-- Data to examine follows --

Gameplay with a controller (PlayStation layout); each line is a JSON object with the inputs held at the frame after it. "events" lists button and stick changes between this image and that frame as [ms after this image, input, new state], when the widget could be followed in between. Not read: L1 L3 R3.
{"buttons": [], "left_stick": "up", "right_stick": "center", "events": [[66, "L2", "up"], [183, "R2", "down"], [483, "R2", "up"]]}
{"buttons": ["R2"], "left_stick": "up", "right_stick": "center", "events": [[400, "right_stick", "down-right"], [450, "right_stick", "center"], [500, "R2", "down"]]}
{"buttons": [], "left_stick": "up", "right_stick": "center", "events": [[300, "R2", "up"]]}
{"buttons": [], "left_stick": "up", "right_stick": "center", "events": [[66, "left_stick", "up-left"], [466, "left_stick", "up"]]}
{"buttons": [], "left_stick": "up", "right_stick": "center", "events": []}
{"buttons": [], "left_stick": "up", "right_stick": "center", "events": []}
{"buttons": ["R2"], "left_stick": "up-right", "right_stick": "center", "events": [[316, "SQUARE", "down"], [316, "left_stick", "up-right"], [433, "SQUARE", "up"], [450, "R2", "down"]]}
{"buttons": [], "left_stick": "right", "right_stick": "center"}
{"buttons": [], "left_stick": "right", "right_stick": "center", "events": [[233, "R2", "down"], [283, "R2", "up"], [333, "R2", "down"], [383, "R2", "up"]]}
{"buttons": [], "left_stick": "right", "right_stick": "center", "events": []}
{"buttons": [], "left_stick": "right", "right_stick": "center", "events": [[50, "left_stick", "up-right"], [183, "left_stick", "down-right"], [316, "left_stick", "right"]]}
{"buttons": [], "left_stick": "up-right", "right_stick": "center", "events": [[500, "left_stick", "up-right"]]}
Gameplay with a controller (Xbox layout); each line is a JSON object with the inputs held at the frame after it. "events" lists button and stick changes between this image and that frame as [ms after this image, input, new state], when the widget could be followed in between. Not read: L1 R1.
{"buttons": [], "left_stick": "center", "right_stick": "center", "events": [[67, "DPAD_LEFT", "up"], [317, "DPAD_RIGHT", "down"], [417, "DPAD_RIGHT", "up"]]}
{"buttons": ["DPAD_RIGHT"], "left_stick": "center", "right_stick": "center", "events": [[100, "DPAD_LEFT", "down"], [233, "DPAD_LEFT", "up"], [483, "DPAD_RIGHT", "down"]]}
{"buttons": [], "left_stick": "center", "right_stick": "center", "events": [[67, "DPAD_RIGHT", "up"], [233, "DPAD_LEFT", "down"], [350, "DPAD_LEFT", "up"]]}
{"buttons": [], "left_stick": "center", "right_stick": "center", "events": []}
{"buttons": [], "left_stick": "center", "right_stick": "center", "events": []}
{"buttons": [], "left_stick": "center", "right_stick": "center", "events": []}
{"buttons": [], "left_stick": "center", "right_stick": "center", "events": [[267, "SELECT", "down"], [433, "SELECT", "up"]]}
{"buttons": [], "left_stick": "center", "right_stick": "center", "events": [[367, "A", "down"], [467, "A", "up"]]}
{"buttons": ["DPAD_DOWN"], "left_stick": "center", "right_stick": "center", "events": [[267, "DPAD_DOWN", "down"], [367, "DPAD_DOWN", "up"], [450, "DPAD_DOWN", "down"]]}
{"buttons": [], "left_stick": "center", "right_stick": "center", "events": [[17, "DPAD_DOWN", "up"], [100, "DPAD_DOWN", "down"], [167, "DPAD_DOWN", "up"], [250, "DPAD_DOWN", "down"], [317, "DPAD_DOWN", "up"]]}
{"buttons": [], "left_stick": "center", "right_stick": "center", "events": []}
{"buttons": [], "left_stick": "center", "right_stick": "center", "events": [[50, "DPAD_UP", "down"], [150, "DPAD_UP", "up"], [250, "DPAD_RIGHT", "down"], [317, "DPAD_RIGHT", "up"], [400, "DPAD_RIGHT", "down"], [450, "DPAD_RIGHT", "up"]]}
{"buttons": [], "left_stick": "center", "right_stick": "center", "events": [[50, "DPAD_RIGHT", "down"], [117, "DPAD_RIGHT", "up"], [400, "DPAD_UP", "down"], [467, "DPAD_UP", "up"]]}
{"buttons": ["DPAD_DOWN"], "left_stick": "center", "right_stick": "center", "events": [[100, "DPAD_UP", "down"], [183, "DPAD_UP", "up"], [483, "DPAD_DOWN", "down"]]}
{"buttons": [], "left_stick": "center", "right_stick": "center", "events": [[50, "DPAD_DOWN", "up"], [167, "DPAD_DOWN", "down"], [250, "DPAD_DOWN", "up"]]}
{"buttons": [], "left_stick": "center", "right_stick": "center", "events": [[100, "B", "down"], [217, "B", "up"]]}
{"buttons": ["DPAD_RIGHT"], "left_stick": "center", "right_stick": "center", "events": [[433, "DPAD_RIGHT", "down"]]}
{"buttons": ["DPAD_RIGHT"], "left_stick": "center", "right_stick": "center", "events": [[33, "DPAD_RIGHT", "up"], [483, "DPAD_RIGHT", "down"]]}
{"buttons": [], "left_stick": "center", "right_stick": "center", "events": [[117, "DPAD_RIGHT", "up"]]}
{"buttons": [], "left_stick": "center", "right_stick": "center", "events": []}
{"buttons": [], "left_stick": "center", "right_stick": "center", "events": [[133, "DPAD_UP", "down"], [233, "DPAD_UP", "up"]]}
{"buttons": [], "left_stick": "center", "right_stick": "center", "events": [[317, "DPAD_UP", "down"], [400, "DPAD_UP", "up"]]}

-- Data to examine concluded --

**Task instructions**:
The records above need to be retyped in full, exactly as given.

**Solution for this exercise**:
Gameplay with a controller (PlayStation layout); each line is a JSON object with the inputs held at the frame after it. "events" lists button and stick changes between this image and that frame as [ms after this image, input, new state], when the widget could be followed in between. Not read: L1 L3 R3.
{"buttons": [], "left_stick": "up", "right_stick": "center", "events": [[66, "L2", "up"], [183, "R2", "down"], [483, "R2", "up"]]}
{"buttons": ["R2"], "left_stick": "up", "right_stick": "center", "events": [[400, "right_stick", "down-right"], [450, "right_stick", "center"], [500, "R2", "down"]]}
{"buttons": [], "left_stick": "up", "right_stick": "center", "events": [[300, "R2", "up"]]}
{"buttons": [], "left_stick": "up", "right_stick": "center", "events": [[66, "left_stick", "up-left"], [466, "left_stick", "up"]]}
{"buttons": [], "left_stick": "up", "right_stick": "center", "events": []}
{"buttons": [], "left_stick": "up", "right_stick": "center", "events": []}
{"buttons": ["R2"], "left_stick": "up-right", "right_stick": "center", "events": [[316, "SQUARE", "down"], [316, "left_stick", "up-right"], [433, "SQUARE", "up"], [450, "R2", "down"]]}
{"buttons": [], "left_stick": "right", "right_stick": "center"}
{"buttons": [], "left_stick": "right", "right_stick": "center", "events": [[233, "R2", "down"], [283, "R2", "up"], [333, "R2", "down"], [383, "R2", "up"]]}
{"buttons": [], "left_stick": "right", "right_stick": "center", "events": []}
{"buttons": [], "left_stick": "right", "right_stick": "center", "events": [[50, "left_stick", "up-right"], [183, "left_stick", "down-right"], [316, "left_stick", "right"]]}
{"buttons": [], "left_stick": "up-right", "right_stick": "center", "events": [[500, "left_stick", "up-right"]]}
Gameplay with a controller (Xbox layout); each line is a JSON object with the inputs held at the frame after it. "events" lists button and stick changes between this image and that frame as [ms after this image, input, new state], when the widget could be followed in between. Not read: L1 R1.
{"buttons": [], "left_stick": "center", "right_stick": "center", "events": [[67, "DPAD_LEFT", "up"], [317, "DPAD_RIGHT", "down"], [417, "DPAD_RIGHT", "up"]]}
{"buttons": ["DPAD_RIGHT"], "left_stick": "center", "right_stick": "center", "events": [[100, "DPAD_LEFT", "down"], [233, "DPAD_LEFT", "up"], [483, "DPAD_RIGHT", "down"]]}
{"buttons": [], "left_stick": "center", "right_stick": "center", "events": [[67, "DPAD_RIGHT", "up"], [233, "DPAD_LEFT", "down"], [350, "DPAD_LEFT", "up"]]}
{"buttons": [], "left_stick": "center", "right_stick": "center", "events": []}
{"buttons": [], "left_stick": "center", "right_stick": "center", "events": []}
{"buttons": [], "left_stick": "center", "right_stick": "center", "events": []}
{"buttons": [], "left_stick": "center", "right_stick": "center", "events": [[267, "SELECT", "down"], [433, "SELECT", "up"]]}
{"buttons": [], "left_stick": "center", "right_stick": "center", "events": [[367, "A", "down"], [467, "A", "up"]]}
{"buttons": ["DPAD_DOWN"], "left_stick": "center", "right_stick": "center", "events": [[267, "DPAD_DOWN", "down"], [367, "DPAD_DOWN", "up"], [450, "DPAD_DOWN", "down"]]}
{"buttons": [], "left_stick": "center", "right_stick": "center", "events": [[17, "DPAD_DOWN", "up"], [100, "DPAD_DOWN", "down"], [167, "DPAD_DOWN", "up"], [250, "DPAD_DOWN", "down"], [317, "DPAD_DOWN", "up"]]}
{"buttons": [], "left_stick": "center", "right_stick": "center", "events": []}
{"buttons": [], "left_stick": "center", "right_stick": "center", "events": [[50, "DPAD_UP", "down"], [150, "DPAD_UP", "up"], [250, "DPAD_RIGHT", "down"], [317, "DPAD_RIGHT", "up"], [400, "DPAD_RIGHT", "down"], [450, "DPAD_RIGHT", "up"]]}
{"buttons": [], "left_stick": "center", "right_stick": "center", "events": [[50, "DPAD_RIGHT", "down"], [117, "DPAD_RIGHT", "up"], [400, "DPAD_UP", "down"], [467, "DPAD_UP", "up"]]}
{"buttons": ["DPAD_DOWN"], "left_stick": "center", "right_stick": "center", "events": [[100, "DPAD_UP", "down"], [183, "DPAD_UP", "up"], [483, "DPAD_DOWN", "down"]]}
{"buttons": [], "left_stick": "center", "right_stick": "center", "events": [[50, "DPAD_DOWN", "up"], [167, "DPAD_DOWN", "down"], [250, "DPAD_DOWN", "up"]]}
{"buttons": [], "left_stick": "center", "right_stick": "center", "events": [[100, "B", "down"], [217, "B", "up"]]}
{"buttons": ["DPAD_RIGHT"], "left_stick": "center", "right_stick": "center", "events": [[433, "DPAD_RIGHT", "down"]]}
{"buttons": ["DPAD_RIGHT"], "left_stick": "center", "right_stick": "center", "events": [[33, "DPAD_RIGHT", "up"], [483, "DPAD_RIGHT", "down"]]}
{"buttons": [], "left_stick": "center", "right_stick": "center", "events": [[117, "DPAD_RIGHT", "up"]]}
{"buttons": [], "left_stick": "center", "right_stick": "center", "events": []}
{"buttons": [], "left_stick": "center", "right_stick": "center", "events": [[133, "DPAD_UP", "down"], [233, "DPAD_UP", "up"]]}
{"buttons": [], "left_stick": "center", "right_stick": "center", "events": [[317, "DPAD_UP", "down"], [400, "DPAD_UP", "up"]]}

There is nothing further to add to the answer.